Durante os discursos, Bolsonaro pediu votos nas eleições que estão por vir, e usou como argumento uma luta “do bem contra o mal”, em que, claro, ele seria o bem. Como esperado, ele também recorreu ao combate a seu principal adversário, o ex-presidente Luiz Inácio Lula da Silva (PT), que lidera todas as pesquisas de intenção de voto.
Os ataques, no entanto, não se restringiram apenas ao candidato petista. Ao lado da primeira-dama, Michelle Bolsonaro, o presidente fez uma comparação entre sua esposa e a de Lula, Rosângela Lula, conhecida como Janja.
Logo após a fala, na qual chamou Michelle de “mulher de Deus, família e ativa em minha vida”, Bolsonaro protagonizou uma cena cujo constrangimento causado em seus expectadores botaria inveja em qualquer filme ou série de comédia.

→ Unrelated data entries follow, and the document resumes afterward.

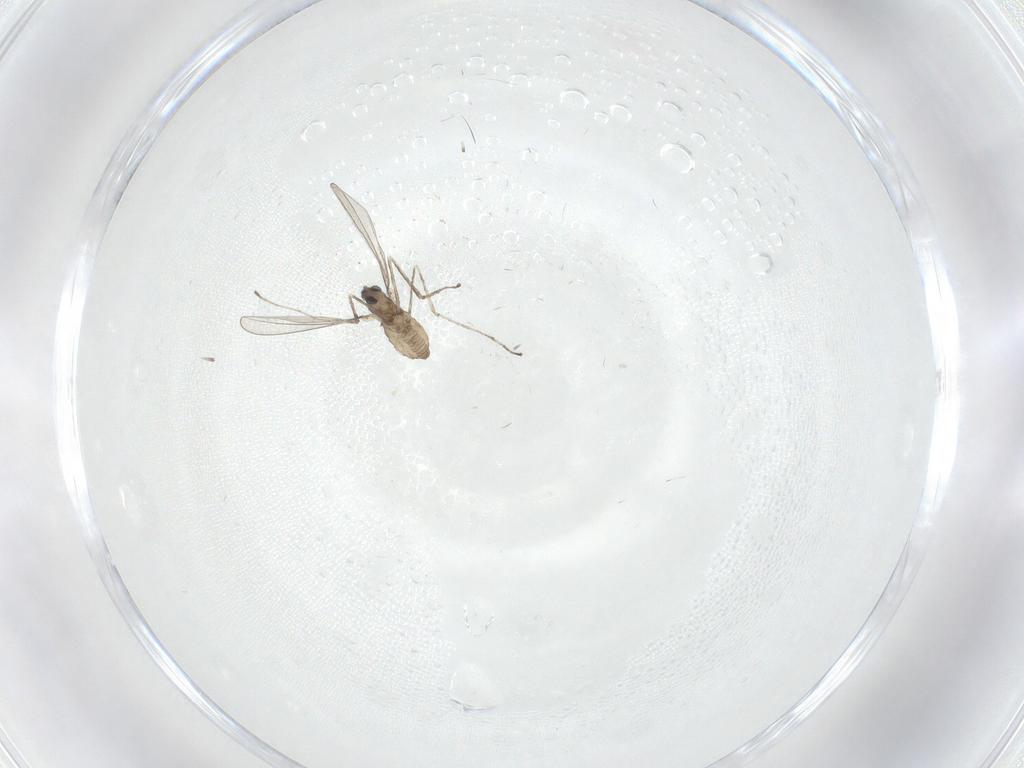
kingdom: Animalia
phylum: Arthropoda
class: Insecta
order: Diptera
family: Cecidomyiidae
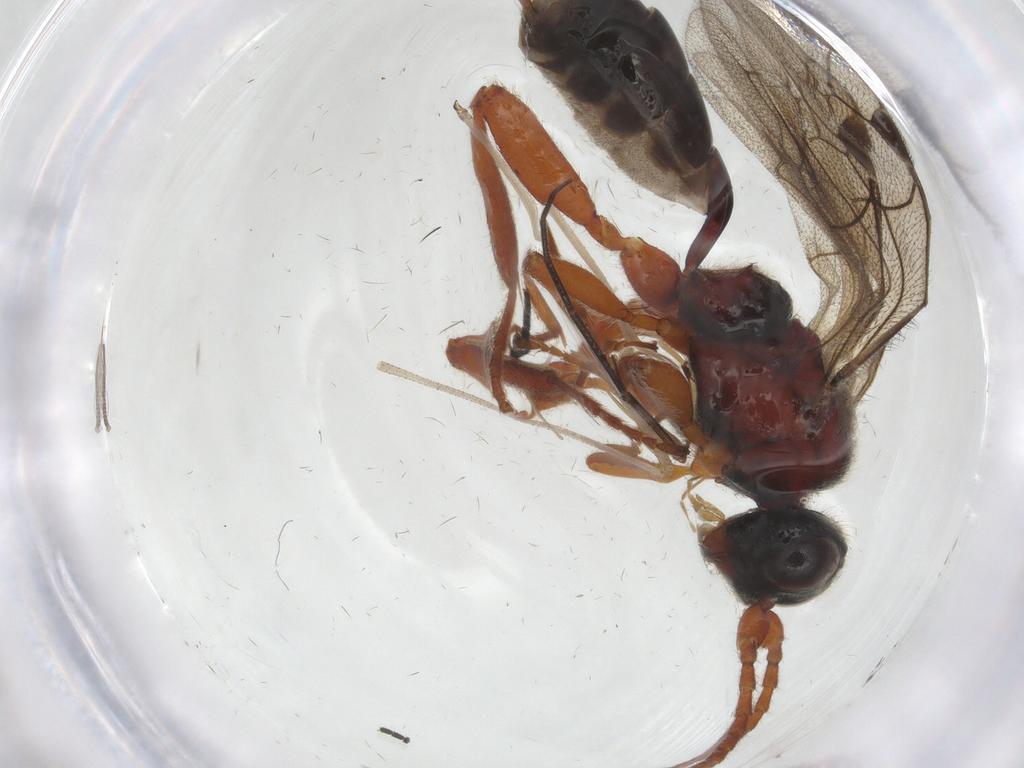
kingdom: Animalia
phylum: Arthropoda
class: Insecta
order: Hymenoptera
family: Ichneumonidae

Depois do elogio, ele deu um beijo na esposa, que não pareceu confortável com o gesto, e puxou o coro: “Imbrochável, imbrochável, imbrochável”.
O resultado foi considerado positivo por aqueles que temem os anseios golpistas do mandatário. Para quem esperava uma ruptura constitucional, um comício constrangedor parece tranquilizador.